«Maus» : des souris et des monstres

Art Spiegelman est le seul auteur de BD à avoir été honoré d’un Prix Pulitzer © Getty Images
Alice Kriescher Journaliste

Ce mercredi à 22h45 sur Arte, la réalisatrice Pauline Horovitz explore avec humour la manière dont le chef-d’œuvre de la BD, «Maus» d’Art Spiegelman, a révolutionné la transmission du récit de la Shoah.

Art Spiegelman (76 ans) est l’un des auteurs de bandes dessinées les plus importants de notre époque. L’artiste américain, né en 1948 en Suède, est, dès les années 1970, une figure de renom dans le milieu de l’illustration. En 1986, sa notoriété devient mondiale suite à la parution de sa BD «Maus». Au fil des pages de ce chef-d’œuvre devenu culte, c’est l’histoire de ses parents, rescapés d’Auschwitz, qu’il raconte, et celle des enfants de déportés vivant sous le poids d’une tragédie qu’ils n’ont pas vécue directement.

Dessiner l’indicible

C’est en 1980 que les premières planches de «Maus» paraissent dans Raw, une revue de bande dessinée alternative qu’Art Spiegelman dirige avec son épouse. Le pari est osé, «Maus» («souris» en allemand) se déroule dans l’enfer des camps d’extermination durant la Seconde Guerre mondiale.

Pour conter l’un des épisodes les plus sombres de notre Histoire, Art dessine les Juifs sous forme de souris et les nazis sous les traits de chats.
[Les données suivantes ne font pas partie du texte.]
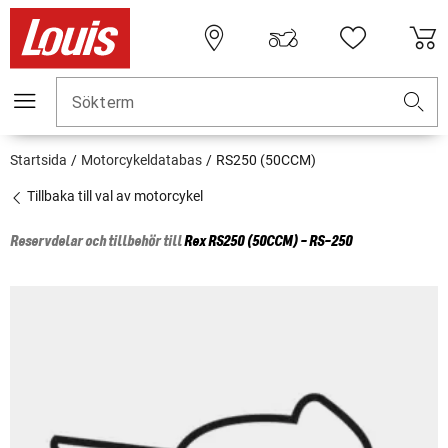
Sökterm
Startsida
Motorcykeldatabas
RS250 (50CCM)
Tillbaka till val av motorcykel
Reservdelar och tillbehör till
Rex
RS250 (50CCM) - RS-250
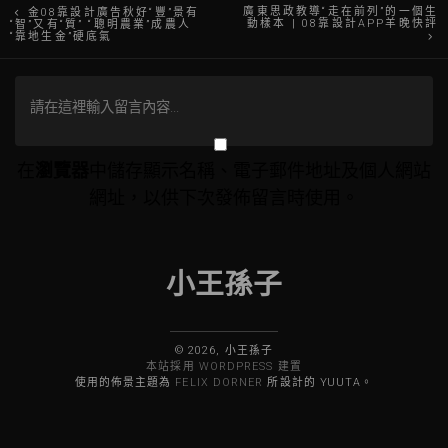
文
廣東思政教導“走在前列”的一個生
金08靠設計廣告秋好“豐”景有
動樣本 | 08靠設計APP羊晚快評
“智”又有“質” “聰明農業”成農人
“靠地生金”硬底氣
章
導
覽
在
瀏覽器
中儲存顯示名稱、電子郵件地址及個人網站
網址，以供下次發佈留言時使用。
小王孫子
© 2026, 小王孫子
本站採用 WORDPRESS 建置
使用的佈景主題為
FELIX DORNER
所設計的 YUUTA。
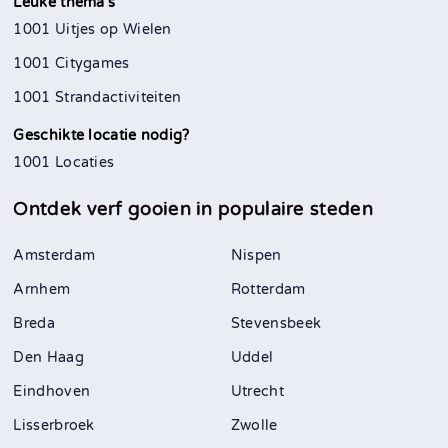
Leuke thema's
1001 Uitjes op Wielen
1001 Citygames
1001 Strandactiviteiten
Geschikte locatie nodig?
1001 Locaties
Ontdek verf gooien in
populaire steden
Amsterdam
Nispen
Arnhem
Rotterdam
Breda
Stevensbeek
Den Haag
Uddel
Eindhoven
Utrecht
Lisserbroek
Zwolle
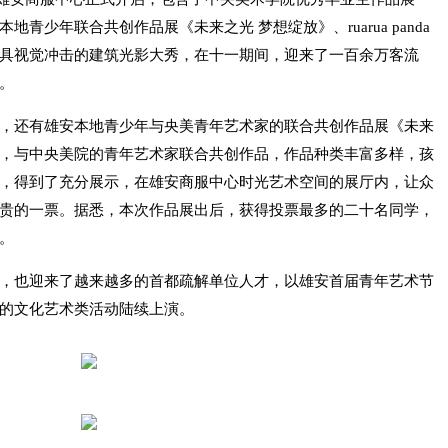
青少年联合共创作品展《未来之光 梦想绽放》、ruarua panda
具视觉冲击的建筑光影大秀，在十一期间，迎来了一百余万客流
。
，还有雄安本地青少年与央美青年艺术家的联合共创作品展《未来
，与中央美院的青年艺术家联合共创作品，作品种类丰富多样，孩
，得到了充分展示，在雄安商服中心时光艺术空间的展厅内，让众
贵的一票。据悉，本次作品展出后，获得投票最多的二十名同学，
。
，也迎来了越来越多的首都疏解单位人才，以雄安首届青年艺术节
的文化艺术类活动陆续上演。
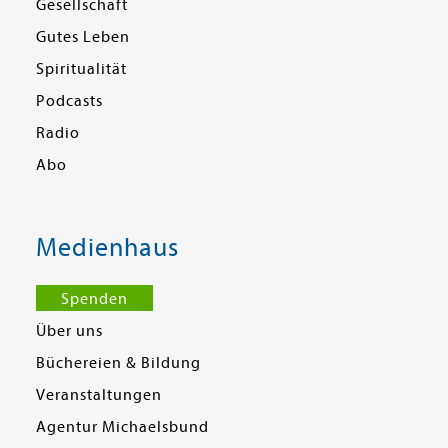
Gesellschaft
Gutes Leben
Spiritualität
Podcasts
Radio
Abo
Medienhaus
Spenden
Über uns
Büchereien & Bildung
Veranstaltungen
Agentur Michaelsbund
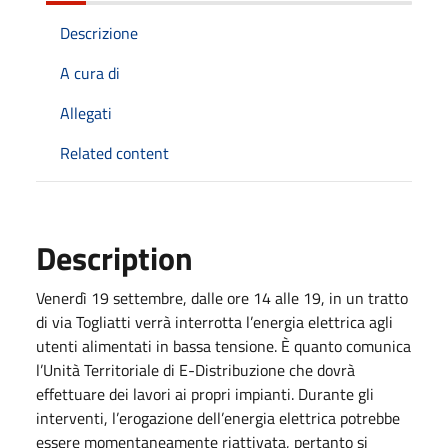
Descrizione
A cura di
Allegati
Related content
Description
Venerdì 19 settembre, dalle ore 14 alle 19, in un tratto
di via Togliatti verrà interrotta l’energia elettrica agli
utenti alimentati in bassa tensione. È quanto comunica
l’Unità Territoriale di E-Distribuzione che dovrà
effettuare dei lavori ai propri impianti. Durante gli
interventi, l’erogazione dell’energia elettrica potrebbe
essere momentaneamente riattivata, pertanto si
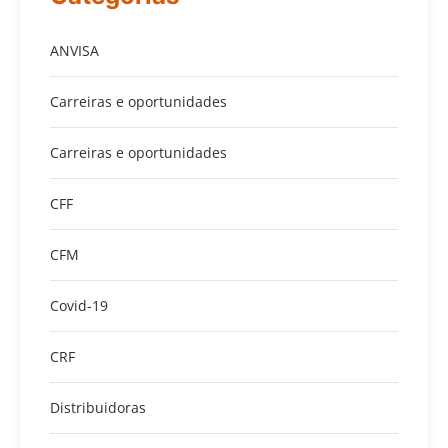
ANVISA
Carreiras e oportunidades
Carreiras e oportunidades
CFF
CFM
Covid-19
CRF
Distribuidoras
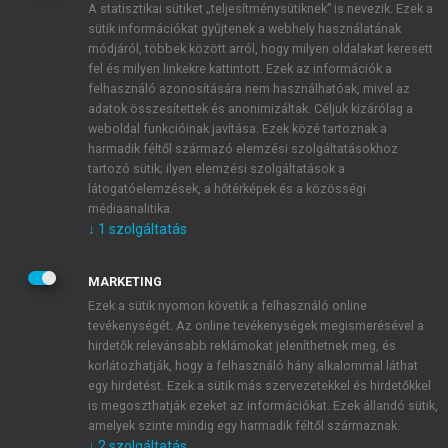
A statisztikai sütiket „teljesítménysütiknek” is nevezik. Ezek a
sütik információkat gyűjtenek a webhely használatának
módjáról, többek között arról, hogy milyen oldalakat keresett
ÚJ FIÓK LÉTREHOZÁSA
fel és milyen linkekre kattintott. Ezek az információk a
1 óra díjmentes hozzáférés
felhasználó azonosítására nem használhatóak, mivel az
adatok összesítettek és anonimizáltak. Céljuk kizárólag a
weboldal funkcióinak javítása. Ezek közé tartoznak a
E-MAIL-CÍM
harmadik féltől származó elemzési szolgáltatásokhoz
tartozó sütik; ilyen elemzési szolgáltatások a
látogatóelemzések, a hőtérképek és a közösségi
NÉV
médiaanalitika.
↓
1
szolgáltatás
JELSZÓ
MARKETING
Ezek a sütik nyomon követik a felhasználó online
tevékenységét. Az online tevékenységek megismerésével a
JELSZÓ ÚJRA
hirdetők relevánsabb reklámokat jeleníthetnek meg, és
korlátozhatják, hogy a felhasználó hány alkalommal láthat
egy hirdetést. Ezek a sütik más szervezetekkel és hirdetőkkel
is megoszthatják ezeket az információkat. Ezek állandó sütik,
Kérek értesítést a MeRSZ újdonságairól, akcióiról.
amelyek szinte mindig egy harmadik féltől származnak.
↓
2
szolgáltatás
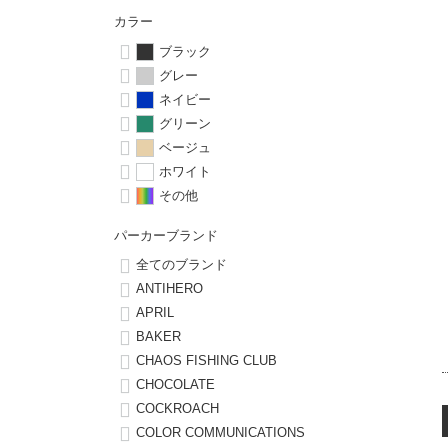
ボーンズ STF（エスティーエフ）
シューレース・その他
INFO
プライバシーポリシー
デッキテープ
パンツ
カラー
7.9inch
8.0inch
58mm
25cm
パウエルペラルタ DF（ドラゴンフォーミュラ）
スケートパーク情報
特定商取引法に基づく表記
ブラック
ボルト
ショーツ
グレー
8.0inch
8.1inch
59mm
25.5cm
ソフトウィール（クルーザー）
ネイビー
パーツ・その他
長袖ボタンシャツ
グリーン
8.1inch
8.2inch
60mm
26cm
ベージュ
足回りセット（トラック・ウィールセット）
7分袖シャツ・ラグラン
ホワイト
8.2inch
8.3inch
62mm
26.5cm
その他
ヘルメット・パッド
半袖シャツ
パーカーブランド
8.3inch
8.4inch
63mm
27cm
練習用アイテム（初心者におすすめ）
キャップ
全てのブランド
8.4inch
8.5inch
64mm
27.5cm
ANTIHERO
APRIL
スケートケース・バッグ
ソックス
BAKER
8.5inch
8.6inch
65mm
28cm
CHAOS FISHING CLUB
メディア（雑誌・DVD・CD）
アンダーウエア
CHOCOLATE
8.6inch
8.7inch
70mm
28.5cm
COCKROACH
サイズの測り方
COLOR COMMUNICATIONS
8.7inch
8.8inch
72mm
29cm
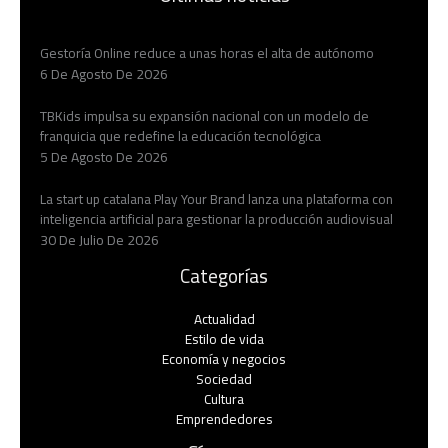
Gestoría Online reduce a unas horas el alta de autónomo
6 De Agosto De 2026
TBKids impulsa su expansión nacional con un modelo de
franquicia que redefine la educación tecnológica
5 De Agosto De 2026
La start up catalana Play Your Brand lanza una plataforma con
inteligencia artificial para gestionar la producción audiovisual
30 De Julio De 2026
Categorías
Actualidad
Estilo de vida
Economía y negocios​
Sociedad
Cultura
Emprendedores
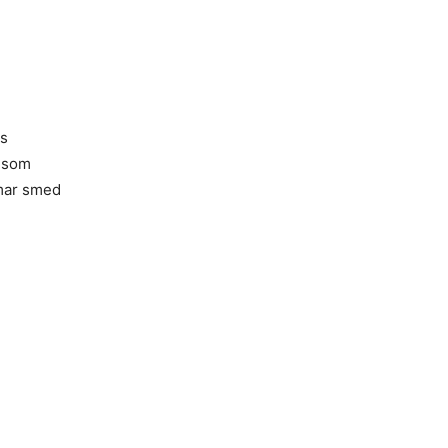
es
å som
amar smed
Au milieu de la décennie, Art Spiegelman apprend que Steven Spielberg, inspiré par son travail dans Raw, planche sur un film d’animation mettant en scène une famille de souris russes qui, de plus en plus menacée par les félins, décide d’émigrer aux États-Unis…

Cette information le décide à rassembler ses planches sous forme de livre, mais il peine à trouver un éditeur. À l’époque, deux maisons, porte-drapeau d’un genre bien différent de l’underground artistique pratiqué par Spiegelman, tiennent le marché : Marvel et DC Comics. Au regard du grand public, la BD est une affaire de super-héros, destinée aux ados, que la plupart des adultes méprisent.

Récompense inédite

La maison d’édition Pantheon Books accepte finalement d’accompagner l’auteur dans l’aventure. En 1986, «Maus : un survivant raconte», édité en français sous le titre «Mon père saigne l’histoire», est publié. Le succès en librairie est immédiat. En 1991, les cinq derniers chapitres font l’objet d’un second tome, «Et c’est là que mes ennuis ont commencé.» «Maus» devient un best-seller international, traduit en plus de trente langues. L’année suivante, Art Spiegelman reçoit le Prix Pulitzer qui honore chaque année les meilleures productions littéraires, musicales et journalistiques aux États-Unis. C’est la première fois et, à ce jour, la seule, qu’un auteur de bande dessinée reçoit cette récompense.

Prisonnier de son œuvre

Aujourd’hui, si vous avez la chance de croiser Art Spiegelman, évitez toutefois de l’interroger sur son ouvrage majeur, il est lassé de converser à ce sujet. «Je ne veux pas être ce mec poursuivi par une souris de 250 kilos. Si vous jetez un œil sur mon travail, vous constaterez que celui-ci ne parle pas uniquement d’Auschwitz, mais aussi du 11 Septembre, de nombreux sujets politiques, de mon existence dans le monde actuel», explique-t-il au Monde. «Je sais que ‘Maus’ me poursuivra jusqu’à ma mort. J’ai donné des centaines d’interviews sur cette œuvre. Il est important pour moi de pouvoir respirer.»